Instructions for the task: In the listing below, locate the line that contains "cells exhibit medium" and the line that contains "cells of liver". Restate word for word those two lines and every line between them, and nothing else.

Records for this task:
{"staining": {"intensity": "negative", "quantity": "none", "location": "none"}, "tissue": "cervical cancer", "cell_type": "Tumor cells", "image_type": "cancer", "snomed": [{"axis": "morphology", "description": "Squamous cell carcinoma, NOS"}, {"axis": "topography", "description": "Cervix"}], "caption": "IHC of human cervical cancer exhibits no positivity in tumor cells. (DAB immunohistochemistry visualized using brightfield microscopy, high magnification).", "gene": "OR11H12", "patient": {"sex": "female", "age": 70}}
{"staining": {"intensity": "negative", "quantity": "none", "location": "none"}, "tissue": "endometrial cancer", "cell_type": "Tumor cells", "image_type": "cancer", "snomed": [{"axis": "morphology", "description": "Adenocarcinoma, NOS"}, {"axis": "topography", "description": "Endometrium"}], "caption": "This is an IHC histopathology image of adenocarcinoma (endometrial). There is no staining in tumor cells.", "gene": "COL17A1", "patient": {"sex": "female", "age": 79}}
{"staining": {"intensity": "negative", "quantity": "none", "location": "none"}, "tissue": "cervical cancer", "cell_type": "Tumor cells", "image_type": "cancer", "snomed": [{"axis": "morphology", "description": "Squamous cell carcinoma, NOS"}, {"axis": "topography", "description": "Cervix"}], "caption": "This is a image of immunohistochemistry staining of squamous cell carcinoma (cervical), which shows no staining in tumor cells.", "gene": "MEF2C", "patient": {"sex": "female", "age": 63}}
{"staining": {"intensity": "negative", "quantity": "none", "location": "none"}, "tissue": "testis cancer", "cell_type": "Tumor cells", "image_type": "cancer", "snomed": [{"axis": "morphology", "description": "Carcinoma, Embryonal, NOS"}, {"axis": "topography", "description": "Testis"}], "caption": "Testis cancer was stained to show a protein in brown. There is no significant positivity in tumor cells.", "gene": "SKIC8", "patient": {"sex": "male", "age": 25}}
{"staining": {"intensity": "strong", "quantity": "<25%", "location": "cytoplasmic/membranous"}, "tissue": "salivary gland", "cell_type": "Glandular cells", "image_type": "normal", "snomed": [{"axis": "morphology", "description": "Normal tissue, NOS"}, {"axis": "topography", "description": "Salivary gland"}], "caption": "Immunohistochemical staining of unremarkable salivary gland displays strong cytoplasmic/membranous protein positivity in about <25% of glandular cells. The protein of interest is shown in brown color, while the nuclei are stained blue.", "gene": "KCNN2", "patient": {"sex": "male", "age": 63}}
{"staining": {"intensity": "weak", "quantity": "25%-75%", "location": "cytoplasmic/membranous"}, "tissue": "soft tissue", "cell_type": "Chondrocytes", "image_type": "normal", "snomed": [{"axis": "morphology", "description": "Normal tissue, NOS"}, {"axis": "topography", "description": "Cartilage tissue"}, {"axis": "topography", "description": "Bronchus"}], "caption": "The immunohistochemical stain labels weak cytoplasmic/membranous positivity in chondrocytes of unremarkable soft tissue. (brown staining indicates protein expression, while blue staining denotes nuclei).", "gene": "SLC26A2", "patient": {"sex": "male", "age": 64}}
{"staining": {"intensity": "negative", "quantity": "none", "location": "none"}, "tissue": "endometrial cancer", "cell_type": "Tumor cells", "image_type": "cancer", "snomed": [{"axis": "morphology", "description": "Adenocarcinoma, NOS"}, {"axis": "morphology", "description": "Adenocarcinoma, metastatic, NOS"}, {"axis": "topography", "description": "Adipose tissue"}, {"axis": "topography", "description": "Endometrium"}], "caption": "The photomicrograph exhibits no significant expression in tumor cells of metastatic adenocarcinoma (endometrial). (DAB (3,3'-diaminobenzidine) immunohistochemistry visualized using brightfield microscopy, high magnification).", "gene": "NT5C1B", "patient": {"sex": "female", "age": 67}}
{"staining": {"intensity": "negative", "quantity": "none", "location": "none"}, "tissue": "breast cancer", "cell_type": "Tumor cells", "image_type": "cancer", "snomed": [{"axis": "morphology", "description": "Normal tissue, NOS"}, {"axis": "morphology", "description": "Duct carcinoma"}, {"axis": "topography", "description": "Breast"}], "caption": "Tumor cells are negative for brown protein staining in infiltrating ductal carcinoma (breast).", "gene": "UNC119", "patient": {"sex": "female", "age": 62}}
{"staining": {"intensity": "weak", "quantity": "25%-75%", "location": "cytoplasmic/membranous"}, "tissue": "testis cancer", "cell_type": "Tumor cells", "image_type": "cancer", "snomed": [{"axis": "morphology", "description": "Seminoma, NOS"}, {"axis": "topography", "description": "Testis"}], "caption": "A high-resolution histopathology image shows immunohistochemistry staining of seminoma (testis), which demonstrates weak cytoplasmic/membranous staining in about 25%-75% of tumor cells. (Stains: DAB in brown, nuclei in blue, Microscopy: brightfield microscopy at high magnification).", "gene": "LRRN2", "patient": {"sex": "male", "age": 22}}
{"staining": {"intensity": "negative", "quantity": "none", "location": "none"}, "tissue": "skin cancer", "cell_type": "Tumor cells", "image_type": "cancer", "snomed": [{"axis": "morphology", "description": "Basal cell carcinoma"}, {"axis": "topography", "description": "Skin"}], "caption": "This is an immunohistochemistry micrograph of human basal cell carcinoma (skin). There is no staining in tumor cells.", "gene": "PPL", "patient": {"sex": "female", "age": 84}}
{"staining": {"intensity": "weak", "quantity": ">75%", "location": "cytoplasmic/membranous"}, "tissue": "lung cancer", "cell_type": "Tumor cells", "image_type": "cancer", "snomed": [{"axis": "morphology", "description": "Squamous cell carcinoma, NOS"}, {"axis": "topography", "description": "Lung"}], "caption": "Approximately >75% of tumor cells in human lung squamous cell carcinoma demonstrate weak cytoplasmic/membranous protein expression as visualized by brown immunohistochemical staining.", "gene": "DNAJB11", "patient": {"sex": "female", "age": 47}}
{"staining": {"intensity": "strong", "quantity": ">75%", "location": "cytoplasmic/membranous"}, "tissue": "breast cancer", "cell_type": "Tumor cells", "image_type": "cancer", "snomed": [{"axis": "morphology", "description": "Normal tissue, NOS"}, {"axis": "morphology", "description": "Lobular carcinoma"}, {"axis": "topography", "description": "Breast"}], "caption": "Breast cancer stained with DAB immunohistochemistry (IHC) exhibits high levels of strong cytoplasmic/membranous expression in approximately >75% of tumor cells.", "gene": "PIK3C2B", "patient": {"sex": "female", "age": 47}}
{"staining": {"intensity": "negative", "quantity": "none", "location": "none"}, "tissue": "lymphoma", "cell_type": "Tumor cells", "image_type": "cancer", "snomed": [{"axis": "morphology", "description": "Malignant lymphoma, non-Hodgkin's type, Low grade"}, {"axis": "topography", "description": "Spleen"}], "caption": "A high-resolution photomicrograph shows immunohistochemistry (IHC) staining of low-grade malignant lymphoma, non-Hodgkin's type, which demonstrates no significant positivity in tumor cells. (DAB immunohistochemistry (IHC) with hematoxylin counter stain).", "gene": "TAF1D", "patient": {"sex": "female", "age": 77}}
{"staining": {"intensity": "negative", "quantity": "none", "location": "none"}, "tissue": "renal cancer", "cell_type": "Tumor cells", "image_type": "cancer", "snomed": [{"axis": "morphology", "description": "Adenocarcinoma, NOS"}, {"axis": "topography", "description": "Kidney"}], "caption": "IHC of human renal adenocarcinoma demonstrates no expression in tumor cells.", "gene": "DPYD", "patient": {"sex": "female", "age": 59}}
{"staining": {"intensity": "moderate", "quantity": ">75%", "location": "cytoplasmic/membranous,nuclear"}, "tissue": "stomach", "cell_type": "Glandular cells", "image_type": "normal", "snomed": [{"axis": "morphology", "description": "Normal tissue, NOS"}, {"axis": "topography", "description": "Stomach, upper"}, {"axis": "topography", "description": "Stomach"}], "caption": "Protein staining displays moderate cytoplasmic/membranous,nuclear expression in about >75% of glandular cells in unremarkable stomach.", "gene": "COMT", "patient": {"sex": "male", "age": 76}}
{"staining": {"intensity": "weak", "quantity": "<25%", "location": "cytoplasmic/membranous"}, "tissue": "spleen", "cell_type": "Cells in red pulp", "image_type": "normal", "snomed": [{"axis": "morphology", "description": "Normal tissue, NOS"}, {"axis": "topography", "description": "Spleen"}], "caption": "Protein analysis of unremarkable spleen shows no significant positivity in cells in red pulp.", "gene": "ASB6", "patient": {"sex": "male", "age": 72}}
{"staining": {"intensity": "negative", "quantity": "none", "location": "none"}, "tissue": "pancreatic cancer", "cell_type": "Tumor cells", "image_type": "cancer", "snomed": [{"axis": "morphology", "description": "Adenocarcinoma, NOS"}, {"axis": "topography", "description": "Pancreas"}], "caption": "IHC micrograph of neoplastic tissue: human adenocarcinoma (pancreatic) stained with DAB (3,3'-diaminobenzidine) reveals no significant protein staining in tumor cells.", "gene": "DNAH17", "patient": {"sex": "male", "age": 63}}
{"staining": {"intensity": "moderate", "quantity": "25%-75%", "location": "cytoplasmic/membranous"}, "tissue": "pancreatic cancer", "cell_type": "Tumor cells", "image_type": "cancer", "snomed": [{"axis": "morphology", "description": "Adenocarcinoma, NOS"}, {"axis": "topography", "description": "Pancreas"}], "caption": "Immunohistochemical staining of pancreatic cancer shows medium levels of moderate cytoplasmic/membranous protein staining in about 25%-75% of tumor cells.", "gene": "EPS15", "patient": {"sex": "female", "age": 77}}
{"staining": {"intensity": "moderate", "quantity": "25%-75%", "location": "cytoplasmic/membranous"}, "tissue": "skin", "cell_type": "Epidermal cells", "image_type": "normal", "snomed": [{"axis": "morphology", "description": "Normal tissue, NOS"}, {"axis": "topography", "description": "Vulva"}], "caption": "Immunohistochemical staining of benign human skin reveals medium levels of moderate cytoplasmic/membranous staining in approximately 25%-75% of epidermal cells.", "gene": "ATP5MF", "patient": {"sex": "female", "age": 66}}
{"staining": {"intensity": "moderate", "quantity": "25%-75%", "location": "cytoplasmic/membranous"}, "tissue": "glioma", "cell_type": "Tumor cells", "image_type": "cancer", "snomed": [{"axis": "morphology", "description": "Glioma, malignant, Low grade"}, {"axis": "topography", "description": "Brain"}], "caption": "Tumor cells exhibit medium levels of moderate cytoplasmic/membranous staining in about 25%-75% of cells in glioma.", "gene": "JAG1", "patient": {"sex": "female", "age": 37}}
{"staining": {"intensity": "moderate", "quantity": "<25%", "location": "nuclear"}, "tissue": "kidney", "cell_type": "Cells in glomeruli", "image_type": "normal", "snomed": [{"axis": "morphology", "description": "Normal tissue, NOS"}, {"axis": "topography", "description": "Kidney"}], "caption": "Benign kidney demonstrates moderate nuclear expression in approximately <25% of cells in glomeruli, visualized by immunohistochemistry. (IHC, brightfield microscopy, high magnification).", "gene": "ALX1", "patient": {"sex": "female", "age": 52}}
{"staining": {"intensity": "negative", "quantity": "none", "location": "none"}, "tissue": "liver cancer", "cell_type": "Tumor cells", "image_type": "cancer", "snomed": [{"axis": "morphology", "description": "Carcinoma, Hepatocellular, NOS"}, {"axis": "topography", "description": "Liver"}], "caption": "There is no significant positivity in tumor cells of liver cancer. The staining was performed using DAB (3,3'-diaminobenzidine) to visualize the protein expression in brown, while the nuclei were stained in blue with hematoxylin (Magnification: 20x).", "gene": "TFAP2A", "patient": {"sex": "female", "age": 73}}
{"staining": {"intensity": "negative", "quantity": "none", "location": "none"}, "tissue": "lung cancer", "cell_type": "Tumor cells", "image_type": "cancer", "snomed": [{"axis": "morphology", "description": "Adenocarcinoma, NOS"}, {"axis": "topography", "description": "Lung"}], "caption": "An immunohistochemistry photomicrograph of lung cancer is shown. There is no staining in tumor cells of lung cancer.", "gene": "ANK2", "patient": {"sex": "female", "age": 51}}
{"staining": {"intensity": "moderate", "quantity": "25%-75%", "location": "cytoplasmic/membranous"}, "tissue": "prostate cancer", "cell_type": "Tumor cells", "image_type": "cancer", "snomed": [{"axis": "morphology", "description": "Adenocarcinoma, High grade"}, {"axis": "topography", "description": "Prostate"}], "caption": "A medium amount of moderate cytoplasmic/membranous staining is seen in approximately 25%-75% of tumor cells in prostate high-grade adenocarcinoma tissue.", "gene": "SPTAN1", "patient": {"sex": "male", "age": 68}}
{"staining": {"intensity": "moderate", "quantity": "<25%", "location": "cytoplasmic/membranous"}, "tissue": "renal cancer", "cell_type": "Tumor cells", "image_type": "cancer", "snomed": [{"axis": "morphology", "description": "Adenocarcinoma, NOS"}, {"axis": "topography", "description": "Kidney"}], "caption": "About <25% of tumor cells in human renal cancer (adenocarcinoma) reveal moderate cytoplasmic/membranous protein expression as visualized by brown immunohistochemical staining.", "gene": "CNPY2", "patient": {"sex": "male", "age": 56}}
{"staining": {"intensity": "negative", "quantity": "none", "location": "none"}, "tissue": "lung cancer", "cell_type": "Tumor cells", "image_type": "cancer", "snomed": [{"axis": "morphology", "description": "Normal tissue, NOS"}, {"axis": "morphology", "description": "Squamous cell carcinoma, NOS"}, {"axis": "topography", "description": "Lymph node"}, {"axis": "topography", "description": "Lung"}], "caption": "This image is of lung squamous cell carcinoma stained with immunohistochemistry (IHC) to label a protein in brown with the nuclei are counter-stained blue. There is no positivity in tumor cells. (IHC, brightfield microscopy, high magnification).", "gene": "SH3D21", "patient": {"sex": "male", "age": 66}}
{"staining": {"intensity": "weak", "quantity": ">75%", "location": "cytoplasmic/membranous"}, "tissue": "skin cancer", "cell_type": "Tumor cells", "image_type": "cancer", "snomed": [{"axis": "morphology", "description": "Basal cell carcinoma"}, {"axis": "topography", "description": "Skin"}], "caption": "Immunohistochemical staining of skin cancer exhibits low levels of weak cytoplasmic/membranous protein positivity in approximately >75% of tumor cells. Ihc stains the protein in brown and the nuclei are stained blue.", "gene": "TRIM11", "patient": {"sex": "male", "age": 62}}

Problem solution:
{"staining": {"intensity": "moderate", "quantity": "25%-75%", "location": "cytoplasmic/membranous"}, "tissue": "glioma", "cell_type": "Tumor cells", "image_type": "cancer", "snomed": [{"axis": "morphology", "description": "Glioma, malignant, Low grade"}, {"axis": "topography", "description": "Brain"}], "caption": "Tumor cells exhibit medium levels of moderate cytoplasmic/membranous staining in about 25%-75% of cells in glioma.", "gene": "JAG1", "patient": {"sex": "female", "age": 37}}
{"staining": {"intensity": "moderate", "quantity": "<25%", "location": "nuclear"}, "tissue": "kidney", "cell_type": "Cells in glomeruli", "image_type": "normal", "snomed": [{"axis": "morphology", "description": "Normal tissue, NOS"}, {"axis": "topography", "description": "Kidney"}], "caption": "Benign kidney demonstrates moderate nuclear expression in approximately <25% of cells in glomeruli, visualized by immunohistochemistry. (IHC, brightfield microscopy, high magnification).", "gene": "ALX1", "patient": {"sex": "female", "age": 52}}
{"staining": {"intensity": "negative", "quantity": "none", "location": "none"}, "tissue": "liver cancer", "cell_type": "Tumor cells", "image_type": "cancer", "snomed": [{"axis": "morphology", "description": "Carcinoma, Hepatocellular, NOS"}, {"axis": "topography", "description": "Liver"}], "caption": "There is no significant positivity in tumor cells of liver cancer. The staining was performed using DAB (3,3'-diaminobenzidine) to visualize the protein expression in brown, while the nuclei were stained in blue with hematoxylin (Magnification: 20x).", "gene": "TFAP2A", "patient": {"sex": "female", "age": 73}}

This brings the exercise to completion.